Firenze – Quello dei lavoratori irregolari è un esercito che in Italia non conosce crisi. La Toscana si pone a circa metà della classifica, prendendo in considerazione il tasso di lavoro irregolare: nella nostra regione risultano 179.000 lavoratori irregolari, pari al 10,5% dei lavoratori, che producono un’incidenza percentuale di valore aggiunto da lavoro irregolare sul totale del valore aggiunto dell’economia, pari al 4,1%. In soldoni, si sfiorano i 4 milioni e mezzo di euro di valore aggiunto prodotto da lavoro irregolare.

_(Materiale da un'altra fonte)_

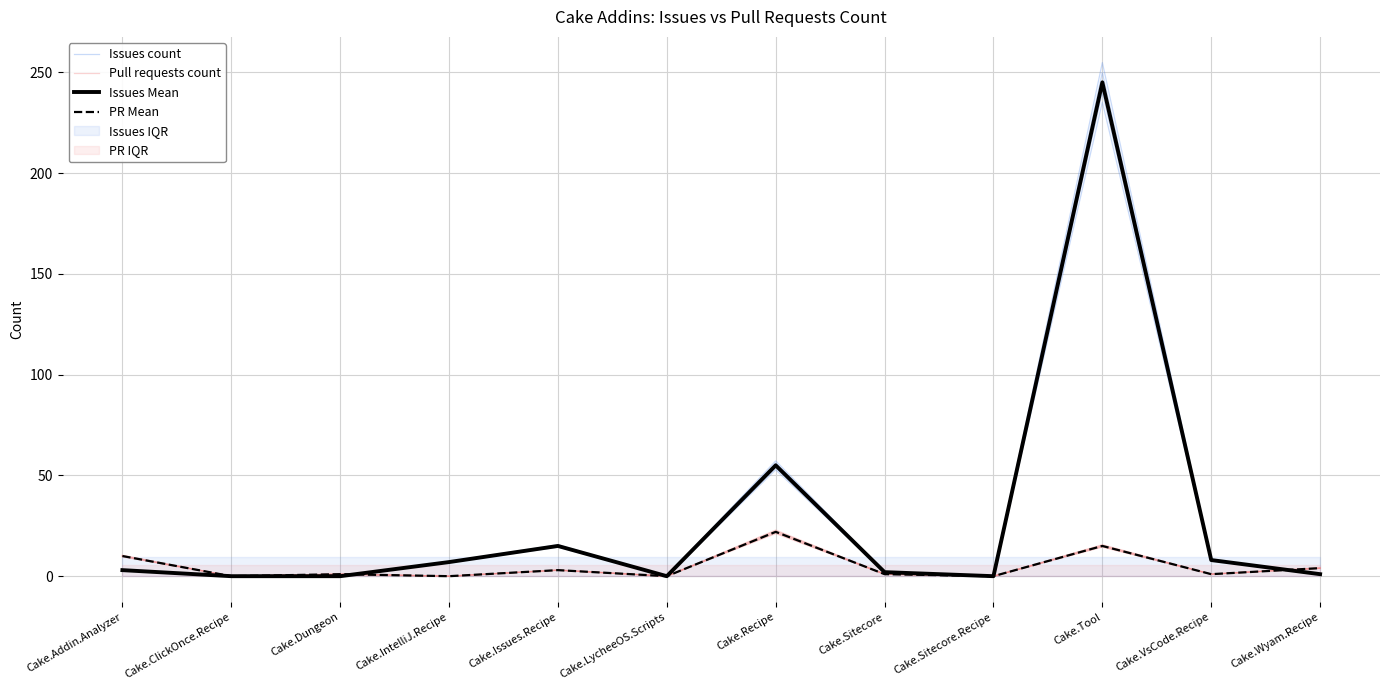

Reading right to left, what are all the values shown in this chart?

Issues count: Cake.Wyam.Recipe=1	Cake.VsCode.Recipe=8	Cake.Tool=245	Cake.Sitecore.Recipe=0	Cake.Sitecore=2	Cake.Recipe=55	Cake.LycheeOS.Scripts=0	Cake.Issues.Recipe=15	Cake.IntelliJ.Recipe=7	Cake.Dungeon=0	Cake.ClickOnce.Recipe=0	Cake.Addin.Analyzer=3
Pull requests count: Cake.Wyam.Recipe=4	Cake.VsCode.Recipe=1	Cake.Tool=15	Cake.Sitecore.Recipe=0	Cake.Sitecore=1	Cake.Recipe=22	Cake.LycheeOS.Scripts=0	Cake.Issues.Recipe=3	Cake.IntelliJ.Recipe=0	Cake.Dungeon=1	Cake.ClickOnce.Recipe=0	Cake.Addin.Analyzer=10
Issues Mean: Cake.Wyam.Recipe=1	Cake.VsCode.Recipe=8	Cake.Tool=245	Cake.Sitecore.Recipe=0	Cake.Sitecore=2	Cake.Recipe=55	Cake.LycheeOS.Scripts=0	Cake.Issues.Recipe=15	Cake.IntelliJ.Recipe=7	Cake.Dungeon=0	Cake.ClickOnce.Recipe=0	Cake.Addin.Analyzer=3
PR Mean: Cake.Wyam.Recipe=4	Cake.VsCode.Recipe=1	Cake.Tool=15	Cake.Sitecore.Recipe=0	Cake.Sitecore=1	Cake.Recipe=22	Cake.LycheeOS.Scripts=0	Cake.Issues.Recipe=3	Cake.IntelliJ.Recipe=0	Cake.Dungeon=1	Cake.ClickOnce.Recipe=0	Cake.Addin.Analyzer=10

A fare emergere i dati, gli ultimi disponibili, riferiti a inizio 2020, è l’Ufficio Studi della Cgia di Mestre, che, per quanto riguarda il quadro nazionale, mette in luce la presenza di 3,2 milioni di occupati irregolari. La distribuzione cambia se si considerano i valori assoluti o il tasso di irregolarità, ovvero l’incidenza del lavoro irregolare sul totale della occupazione (sia quella regolare che quella non regolare): per quanto riguarda i valori assoluti infatti è il Nord che si aggiudica il primo posto con 1.281.900 occupati irregolari, mentre al secondo posto giunge il Mezzogiorno con 1.202.400. Il Centro appare meglio posizionato, terzo posto con 787.700 lavoratori irregolari. Ma se si considera il tasso di irregolarità, la maggiore incidenza del lavoro irregolare è riscontrata nel Mezzogiorno (17,5 per cento) in cui si stimano 17,5 occupati irregolari ogni 100, mentre al Centro ve ne sono 13,1 e al Nord circa 10. A dirlo è l’Ufficio studi della CGIA.
La questione del lavoro irregolare è strettamente legata al ruolo delle organizzazioni criminali nell’economia. In particolare sono alcuni settori come l’agroalimentare, i trasporti, le costruzioni, la logistica e i servizi di cura a essere nel mirino delle cosche criminali. Del resto, le organizzazioni criminali, con la crisi, hanno diffuso ancora più largamente i loro interessi nell’economia reale del Paese, affiancandoli semore di più con violenze, minacce e sequestro dei documenti, una prassi diffusa, quest’ultima, in particolare per quanto riguarda i lavoratori stranieri. “L’applicazione di queste coercizioni ha trasformato ampie sacche di economia sommersa in lavoro forzato – dicono dall’Ufficio Studi – in larga parte, le vittime sono cittadini stranieri presenti irregolarmente in Italia, ma sono sempre più numerosi anche gli italiani. Le difficoltà economiche di questi ultimi 2 anni e mezzo, infatti, hanno aumentato il numero dei nostri connazionali in condizioni di vulnerabilità o di bisogno che, successivamente, è scivolato verso questo inferno”. Interessante la definizione di lavoro forzato secondo la Convenzione sul lavoro forzato del 1930 (n° 29) dell’ILO (International Labour Organization), in cui si definisce lavoro forzato “qualsiasi lavoro o servizio richiesto a un individuo minacciato di punizione, e per il quale detto individuo non si offre volontariamente”, secondo quanto riporta lo stesso Ufficio Studi della Cgia in una nota.
Anche la pandemia dovuta al Cvoid ha avuto un effetto nefasto sul lavoro irregolare: se a livello nazionale, all’inizio del 2020, l’Istat stimava in poco più di 3,2 milioni le persone che quotidianamente per qualche ora o per l’intera giornata esercitavano un’attività lavorativa irregolare, ora, dopo la crisi pandemica degli ultimi due anni che ha provocato un forte incremento dei lavoratori in Cig e un impoverimento generale delle fasce sociali più deboli, “siamo convinti – scrivono i ricercatori della Cgia di Mestre – che il numero dei lavoratori irregolari e gli effetti economici di questo fenomeno presenti in Italia siano aumentati in misura importante, soprattutto nelle aree del Paese che tradizionalmente sono più fragili e arretrate economicamente”.